▶ DESCRIPTION OF THE TASK:
Collect all lines containing the word "RENTAL" from the data.

▶ AVAILABLE DATA:
+ + + +

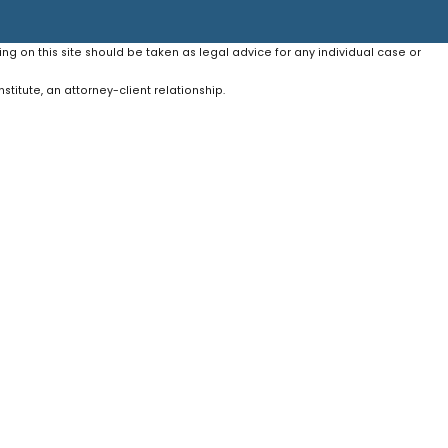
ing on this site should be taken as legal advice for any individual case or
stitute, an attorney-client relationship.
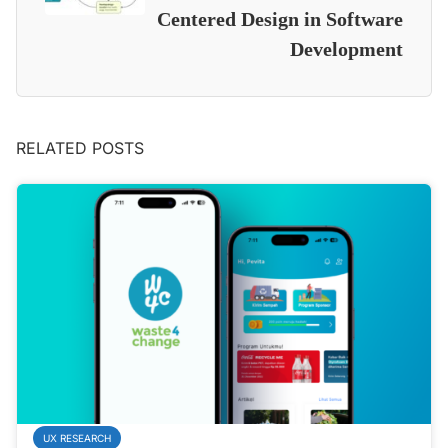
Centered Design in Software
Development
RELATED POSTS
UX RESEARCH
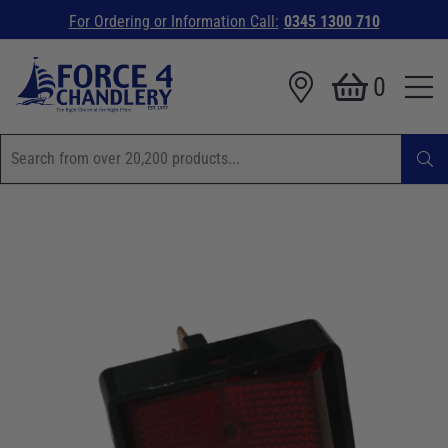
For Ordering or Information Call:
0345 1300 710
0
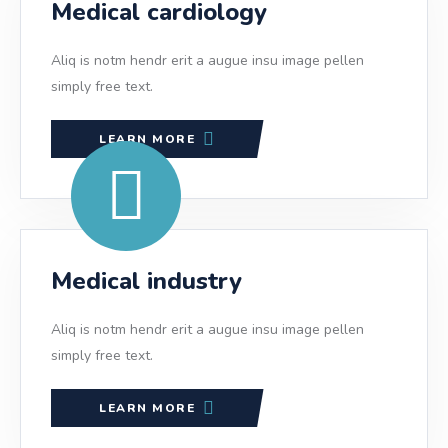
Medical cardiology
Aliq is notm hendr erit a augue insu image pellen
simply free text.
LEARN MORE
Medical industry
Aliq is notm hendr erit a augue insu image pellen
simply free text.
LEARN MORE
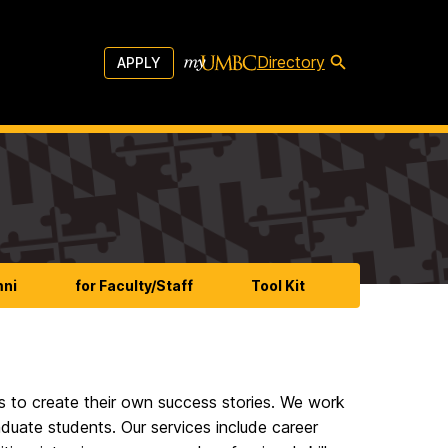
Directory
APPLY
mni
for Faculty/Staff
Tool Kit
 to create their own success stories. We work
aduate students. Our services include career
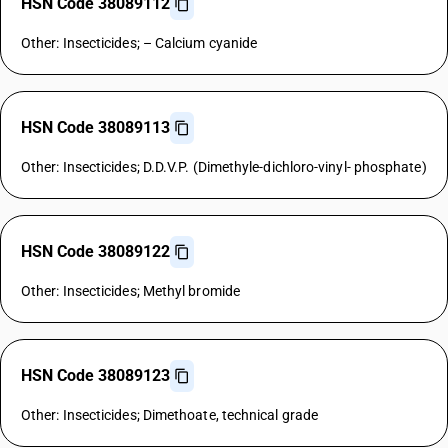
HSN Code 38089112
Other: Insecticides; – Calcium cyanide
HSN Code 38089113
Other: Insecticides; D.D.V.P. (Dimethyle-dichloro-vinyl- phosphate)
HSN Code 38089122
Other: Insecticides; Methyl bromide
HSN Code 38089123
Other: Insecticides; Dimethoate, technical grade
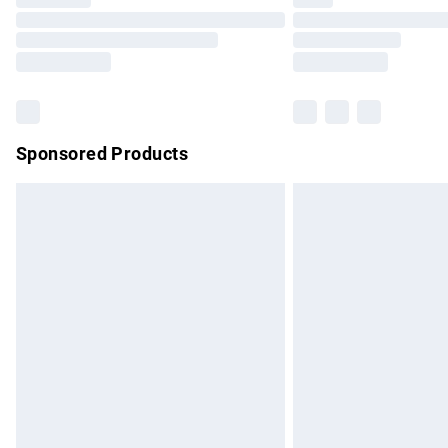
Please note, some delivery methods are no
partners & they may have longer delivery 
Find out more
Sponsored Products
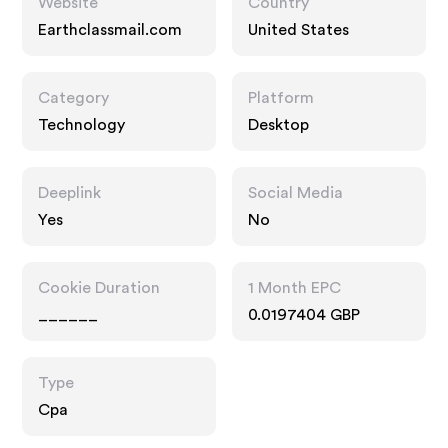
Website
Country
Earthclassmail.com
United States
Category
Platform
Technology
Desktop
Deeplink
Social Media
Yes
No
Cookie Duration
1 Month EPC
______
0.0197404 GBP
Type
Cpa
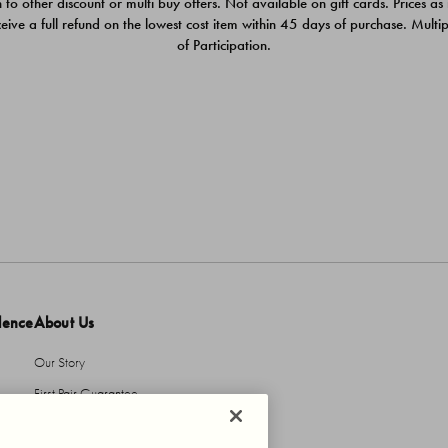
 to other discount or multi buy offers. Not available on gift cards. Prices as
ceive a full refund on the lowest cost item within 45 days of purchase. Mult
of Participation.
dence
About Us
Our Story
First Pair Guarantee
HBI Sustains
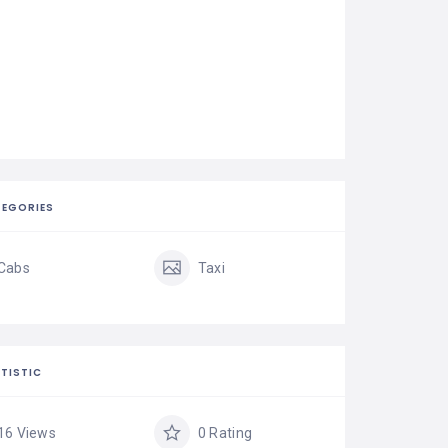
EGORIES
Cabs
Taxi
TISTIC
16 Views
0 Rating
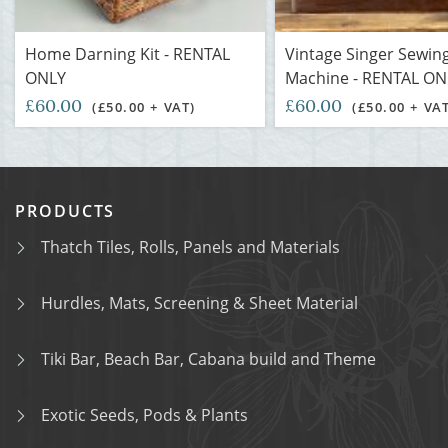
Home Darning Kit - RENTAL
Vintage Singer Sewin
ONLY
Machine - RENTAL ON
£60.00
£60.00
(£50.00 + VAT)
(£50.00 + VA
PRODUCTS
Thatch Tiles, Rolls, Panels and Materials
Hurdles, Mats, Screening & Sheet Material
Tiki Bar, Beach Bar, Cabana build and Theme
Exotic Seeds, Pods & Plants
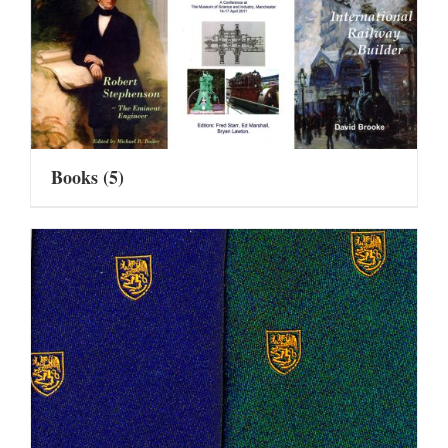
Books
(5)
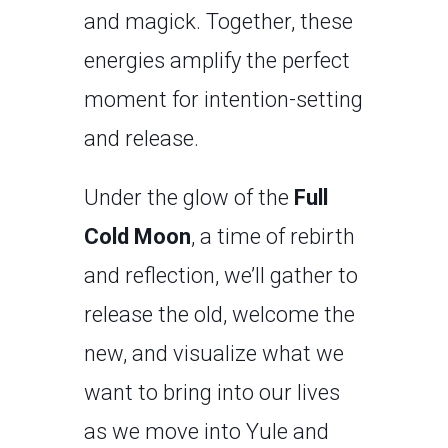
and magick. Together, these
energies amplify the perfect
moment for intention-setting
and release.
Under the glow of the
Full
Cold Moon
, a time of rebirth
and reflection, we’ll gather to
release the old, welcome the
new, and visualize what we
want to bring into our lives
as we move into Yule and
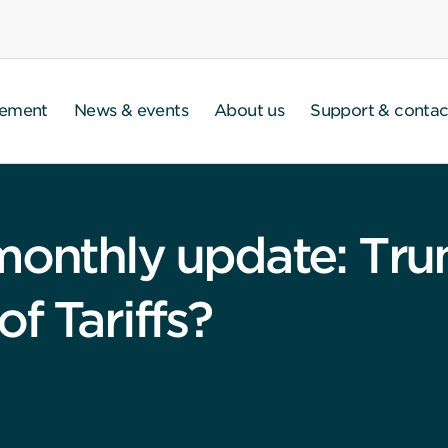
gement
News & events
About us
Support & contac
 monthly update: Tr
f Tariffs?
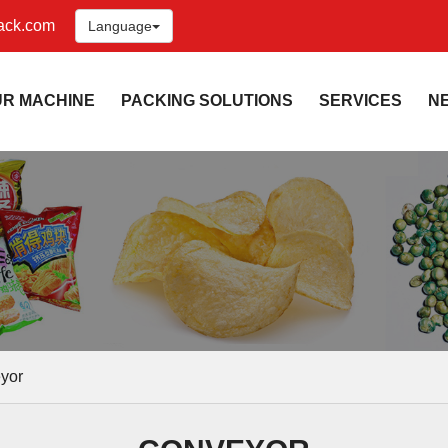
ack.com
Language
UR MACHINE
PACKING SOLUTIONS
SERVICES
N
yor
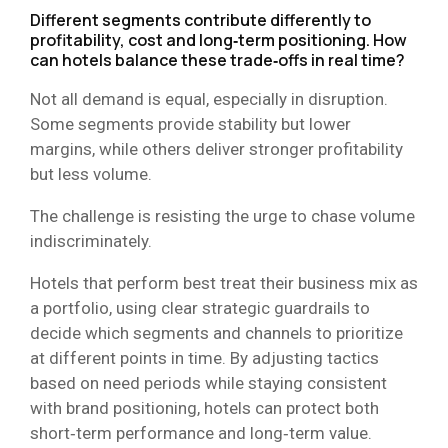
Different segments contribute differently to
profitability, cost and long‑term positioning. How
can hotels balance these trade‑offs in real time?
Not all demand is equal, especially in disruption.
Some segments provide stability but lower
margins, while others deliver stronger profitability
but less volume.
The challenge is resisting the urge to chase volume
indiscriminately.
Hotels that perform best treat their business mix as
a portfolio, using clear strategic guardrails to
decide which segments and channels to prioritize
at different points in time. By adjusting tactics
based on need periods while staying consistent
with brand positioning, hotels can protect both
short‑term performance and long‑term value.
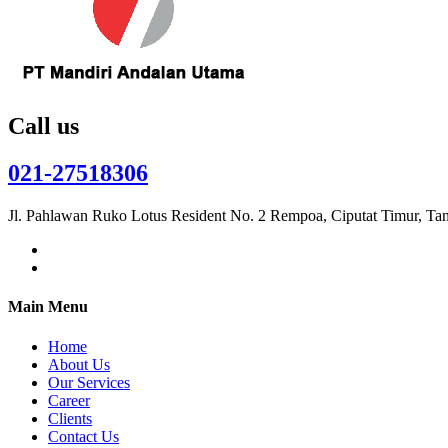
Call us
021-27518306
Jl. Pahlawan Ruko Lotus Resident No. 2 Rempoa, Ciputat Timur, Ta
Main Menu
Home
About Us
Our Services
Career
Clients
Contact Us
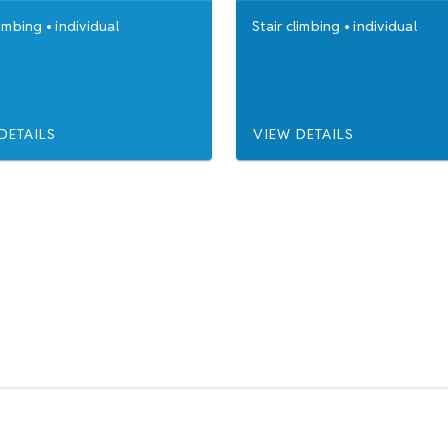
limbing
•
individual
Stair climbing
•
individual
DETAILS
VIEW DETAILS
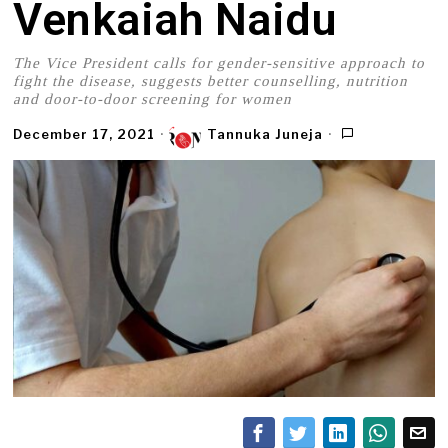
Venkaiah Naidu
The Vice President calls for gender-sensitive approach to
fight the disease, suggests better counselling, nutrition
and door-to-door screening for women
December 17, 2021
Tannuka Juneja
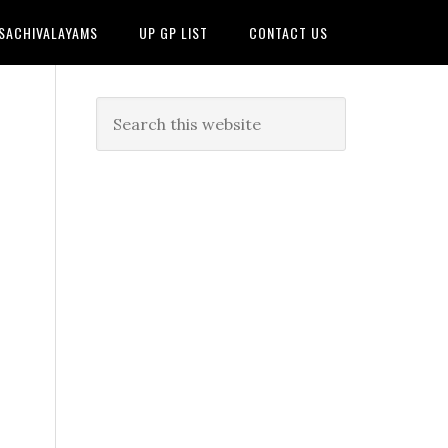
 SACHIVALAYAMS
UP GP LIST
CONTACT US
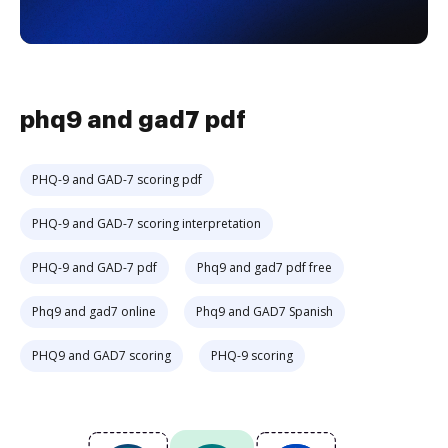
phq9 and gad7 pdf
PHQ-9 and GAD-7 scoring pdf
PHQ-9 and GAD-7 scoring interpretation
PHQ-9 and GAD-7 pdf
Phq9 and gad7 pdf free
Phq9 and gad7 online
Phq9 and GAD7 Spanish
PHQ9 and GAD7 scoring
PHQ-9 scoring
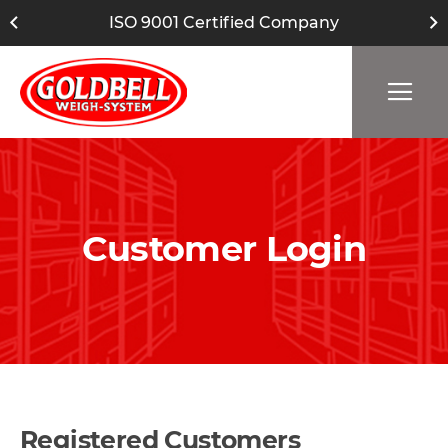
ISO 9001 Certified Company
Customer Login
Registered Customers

+ + + +

▶ TASK RESPONSE:
Home Darning Kit - RENTAL
Machine - RENTAL ON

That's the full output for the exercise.